*** Opening of Text section ***
# Will Edelbrock Performer RPM intake fit under my hood?



## 1968gto421 (Mar 28, 2014)

A friend of mine bought an Edelbrock Performer RPM intake for his '69 Firebird and discovered it won't fit under his hood. Not wanting the Z-28 look, he is offering it to me at a great price. 

Will it fit under the hood of my '68 GTO without clearance problems using the Q-Jet and a dropped base air cleaner?

Someone installed a no-name low-rise single plane intake with carb adapter on my engine long before I acquired it and I think the RPM intake will be a great improvement over this setup.

Any thoughts before I buy this? Thanks, all!


----------



## bondobill (Oct 24, 2011)

The Performer intake fits just fine under the hood on my sons 68 GTO
with a drop base air cleaner.
He has a Quick Fuel carb tho. I wouldn't think a QJ would be any higher



Bill


----------



## 1968gto421 (Mar 28, 2014)

Thanks, Bill, I appreciate it. Your son's engine bay looks great! Did he fab the fuel line himself from pump to carb fuel line? It really looks good and I appreciate the photo.
Also, his radiator looks just like the aluminum one in my GTO. Do you know who made it? Mine does not look like a Griffin or BeCool and I'd like to know what it is. (The folks I bought my car from knew very little about their "investment" and couldn't tell me much.)
Thanks to you it looks like my friend now has a buyer now for his intake...me.


----------



## bondobill (Oct 24, 2011)

The Radiator is a Champion Radiator. Keeps the stroker nice and cool.
The fuel line was fabd up by our engine builder. They had it installed on the engine before we dropped it in the car.
We installed a inline fuel filter from RobbMC right before the intake side of the fuel pump.
We wanted a nice clean look on the engine bay without going over the top.

Bill


----------



## 1968gto421 (Mar 28, 2014)

Good info...appreciate it, Bill!


----------
*** Close of Text section ***
*** Opening of Recorded data ***
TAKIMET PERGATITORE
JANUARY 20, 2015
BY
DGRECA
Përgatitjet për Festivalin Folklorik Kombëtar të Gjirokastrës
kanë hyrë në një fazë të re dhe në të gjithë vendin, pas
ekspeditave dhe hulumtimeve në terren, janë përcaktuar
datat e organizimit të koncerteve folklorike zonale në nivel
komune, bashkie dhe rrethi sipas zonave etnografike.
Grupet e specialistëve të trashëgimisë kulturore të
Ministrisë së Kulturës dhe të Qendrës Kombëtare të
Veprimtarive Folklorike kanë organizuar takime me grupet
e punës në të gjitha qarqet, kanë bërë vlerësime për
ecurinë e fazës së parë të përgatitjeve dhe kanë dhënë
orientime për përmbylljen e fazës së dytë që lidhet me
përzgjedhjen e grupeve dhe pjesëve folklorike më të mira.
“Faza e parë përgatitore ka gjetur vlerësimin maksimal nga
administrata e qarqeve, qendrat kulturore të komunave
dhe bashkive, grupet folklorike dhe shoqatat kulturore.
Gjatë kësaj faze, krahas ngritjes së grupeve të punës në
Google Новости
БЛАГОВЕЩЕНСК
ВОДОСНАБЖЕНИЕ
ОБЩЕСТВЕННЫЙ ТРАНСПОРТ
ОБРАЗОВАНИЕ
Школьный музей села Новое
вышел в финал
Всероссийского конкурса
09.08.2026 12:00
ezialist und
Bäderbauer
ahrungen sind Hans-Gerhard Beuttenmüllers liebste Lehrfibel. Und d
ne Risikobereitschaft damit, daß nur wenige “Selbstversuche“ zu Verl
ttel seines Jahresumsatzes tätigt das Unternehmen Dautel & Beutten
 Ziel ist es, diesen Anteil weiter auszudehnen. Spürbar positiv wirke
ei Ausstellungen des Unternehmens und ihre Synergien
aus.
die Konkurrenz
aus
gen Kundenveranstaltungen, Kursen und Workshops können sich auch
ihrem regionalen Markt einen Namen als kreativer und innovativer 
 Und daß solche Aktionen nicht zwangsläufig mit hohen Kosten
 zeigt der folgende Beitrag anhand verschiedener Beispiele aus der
*** Close of Recorded data ***
▸ **Problem details**
Please answer these questions about the intake thread above:
1. For what car did the first poster's friend buy the Edelbrock Performer RPM intake?
2. What brand is the radiator in the son's 68 GTO?
3. Who fabricated the fuel line in the son's car?

▸ **Response below**
1. A '69 Firebird.
2. Champion Radiator.
3. Their engine builder.